Only one of the waterfalls that comprise the Great Falls of the Missouri River, Crooked Falls, exists in its natural state today. Dams built on the falls beginning in the 1880s have significantly altered and even submerged the five waterfalls. Black Eagle Dam was built in 1890, and half of Black Eagle Falls are now submerged in the reservoir behind the dam. This structure was the first hydroelectric dam built in the state.

Rainbow Falls was dammed in 1910 when Rainbow Dam was built. The reservoir behind the dam submerged Colter Falls.

Volta Dam was built on top of the Great Falls in 1915, and later renamed Ryan Dam in 1940 in honor of John D. Ryan, the president and founder of the Montana Power Company.

==Historic district and interpretive centers==
The Great Falls Portage, a National Historic Landmark District designated in 1966, commemorates the route by which Lewis and Clark bypassed the falls. The landmarked areas, including the expedition camps at either end of the portage, are located well above and below the series falls. The Great Falls are also part of the Lewis and Clark National Historic Trail, established by Congress in 1978.

The Lewis and Clark National Historic Trail Interpretive Center was built in 1998 on a cliff overlooking the Missouri River near Crooked Falls. It provides an extensive look into Lewis and Clark's discovery of the Great Falls and their portage around them, as well as exhibits on native peoples of the area.

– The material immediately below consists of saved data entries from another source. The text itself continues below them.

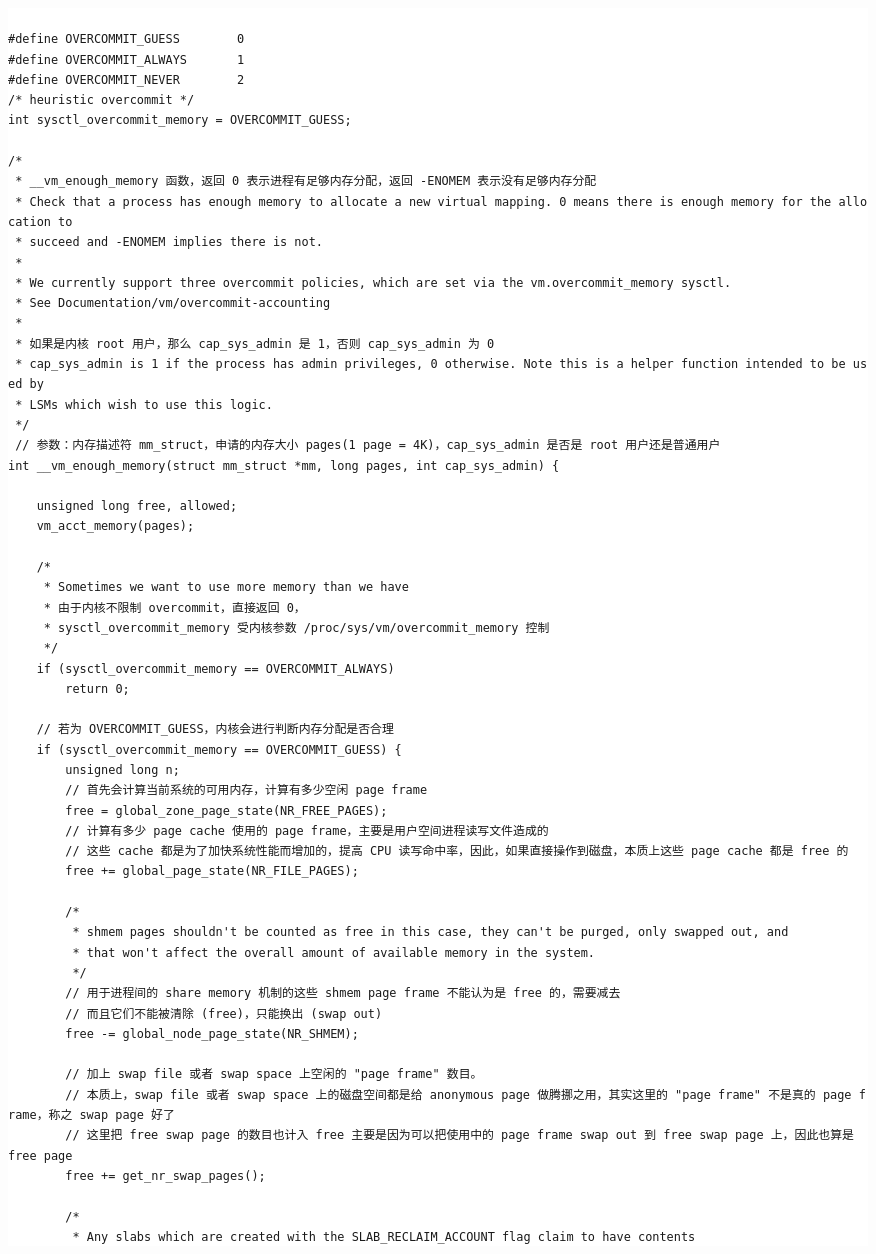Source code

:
 ```c{.line-numbers}

#define OVERCOMMIT_GUESS        0
#define OVERCOMMIT_ALWAYS       1
#define OVERCOMMIT_NEVER        2
/* heuristic overcommit */
int sysctl_overcommit_memory = OVERCOMMIT_GUESS;  

/*
 * __vm_enough_memory 函数，返回 0 表示进程有足够内存分配，返回 -ENOMEM 表示没有足够内存分配
 * Check that a process has enough memory to allocate a new virtual mapping. 0 means there is enough memory for the allocation to
 * succeed and -ENOMEM implies there is not.
 *
 * We currently support three overcommit policies, which are set via the vm.overcommit_memory sysctl.  
 * See Documentation/vm/overcommit-accounting
 *
 * 如果是内核 root 用户，那么 cap_sys_admin 是 1，否则 cap_sys_admin 为 0
 * cap_sys_admin is 1 if the process has admin privileges, 0 otherwise. Note this is a helper function intended to be used by 
 * LSMs which wish to use this logic.
 */
 // 参数：内存描述符 mm_struct，申请的内存大小 pages(1 page = 4K)，cap_sys_admin 是否是 root 用户还是普通用户
int __vm_enough_memory(struct mm_struct *mm, long pages, int cap_sys_admin) {

    unsigned long free, allowed;
    vm_acct_memory(pages);

    /*
     * Sometimes we want to use more memory than we have
     * 由于内核不限制 overcommit，直接返回 0，
     * sysctl_overcommit_memory 受内核参数 /proc/sys/vm/overcommit_memory 控制
     */
    if (sysctl_overcommit_memory == OVERCOMMIT_ALWAYS)
        return 0;

    // 若为 OVERCOMMIT_GUESS，内核会进行判断内存分配是否合理
    if (sysctl_overcommit_memory == OVERCOMMIT_GUESS) {
        unsigned long n;
        // 首先会计算当前系统的可用内存，计算有多少空闲 page frame
        free = global_zone_page_state(NR_FREE_PAGES);
        // 计算有多少 page cache 使用的 page frame，主要是用户空间进程读写文件造成的
        // 这些 cache 都是为了加快系统性能而增加的，提高 CPU 读写命中率，因此，如果直接操作到磁盘，本质上这些 page cache 都是 free 的
        free += global_page_state(NR_FILE_PAGES);

        /*
         * shmem pages shouldn't be counted as free in this case, they can't be purged, only swapped out, and
         * that won't affect the overall amount of available memory in the system.
         */
        // 用于进程间的 share memory 机制的这些 shmem page frame 不能认为是 free 的，需要减去
        // 而且它们不能被清除 (free)，只能换出 (swap out)
        free -= global_node_page_state(NR_SHMEM);

        // 加上 swap file 或者 swap space 上空闲的 "page frame" 数目。
        // 本质上，swap file 或者 swap space 上的磁盘空间都是给 anonymous page 做腾挪之用，其实这里的 "page frame" 不是真的 page frame，称之 swap page 好了
        // 这里把 free swap page 的数目也计入 free 主要是因为可以把使用中的 page frame swap out 到 free swap page 上，因此也算是 free page
        free += get_nr_swap_pages();

        /*
         * Any slabs which are created with the SLAB_RECLAIM_ACCOUNT flag claim to have contents
```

In 1989, the City of Great Falls, the Montana Department of Fish, Wildlife and Parks, and other public and private bodies established the River's Edge Trail, a 30 mi series of paved and unpaved trails that follow the Great Falls as well as the Lewis and Clark Expedition portage route (along with other scenic and historic area of the City of Great Falls and town of Black Eagle).

==In art==
The first known drawing of the Great Falls was entered by Meriwether Lewis in his diary. In 1807, Lewis commissioned the Irish engraver John James Barrelet to make drawings of the Great Falls. After Lewis's death in 1810, William Clark visited his home and found the drawings, but they have since disappeared.

The Great Falls have been depicted in well-known paintings over the years. The waterfalls may be seen in the background of John Mix Stanley's large painting "Barter for a Bride" (originally titled "A Family Group"), which was painted some time between 1854 and 1863 and now hangs in the Diplomatic Reception Room in the United States Department of State in Washington, D.C. The noted Western painter O. C. Seltzer depicted the cataracts in his 1927 work, "Lewis and Clark With Sacajawea at the Great Falls of the Missouri, 1804."

The first known photograph of the Great Falls was taken by noted Western photographer James D. Hutton about 1859 or 1860.